1) V?ux de Nouvel An
Dans ses v?ux de Nouvel An, le Président de la République Olafur Ragnar Grimsson a dépeint avec chaleur les perspectives favorables ouvertes à son pays par la mondialisation, à laquelle les Islandais s’adaptent bien. Il a cité en exemple les coopérations déjà engagées avec l’Inde et la Chine, les deux très grandes puissances économiques de l’avenir. Partout de par le monde, le savoir, la haute technologie et les qualifications dont l’île peut s’enorgueillir sont hautement appréciées, tandis que la taille du pays est un atout : grâce à elle, il n’éveille ni méfiance ni soupçon de « volonté de domination ».
Le Ministre des Affaires étrangères, Geir Harde (Conservateur), a de son côté renouvelé sa confiance en l’issue favorable des discussions islando-américaines. Certes depuis la signature de l’accord bilatéral de défense, le contexte géostratégique international a profondément évolué, et les deux pays en tiendront compte ; mais la sécurité de l’Islande demeure un problème réel, et Geir a fustigé l’attitude de l’opposition, qui le néglige complètement ou imagine des solutions irréalistes. « Une formule acceptable par Reykjavik et par Washington finira par se dégager ».
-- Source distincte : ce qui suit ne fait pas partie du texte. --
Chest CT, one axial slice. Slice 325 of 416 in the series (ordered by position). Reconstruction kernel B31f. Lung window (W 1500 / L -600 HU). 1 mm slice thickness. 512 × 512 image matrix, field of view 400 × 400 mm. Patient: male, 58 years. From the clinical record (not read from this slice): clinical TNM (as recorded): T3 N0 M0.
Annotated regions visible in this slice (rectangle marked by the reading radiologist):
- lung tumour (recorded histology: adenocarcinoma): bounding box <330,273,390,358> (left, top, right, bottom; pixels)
Le Ministre a rappelé que l’Islande, avec le soutien actif des autres États nordiques, maintenait sa candidature à un siège (non permanent) au Conseil de Sécurité des Nations-Unies pour la période 2009-2010. Elle entendait mener à cet effet une campagne modeste mais efficace, principalement à l’ONU.
Pour sa part, la présidente de l’ « Alliance » (sociale-démocrate), Ingibjörg Solrun Gisladottir, estime que les mois à venir seront marqués par une opposition croissante entre les doctrines et les formations se réclamant du « libéralisme » et prônant des politiques de « laissez-faire », et les forces affiliées à la social-démocratie. En Islande, la lutte s’intensifiera, au niveau municipal puis national, entre le Parti de l’Indépendance et l’ « Alliance ». Elle annonce que la social-démocratie, de plus en plus, marquera des points, comme dans bien d’autres États.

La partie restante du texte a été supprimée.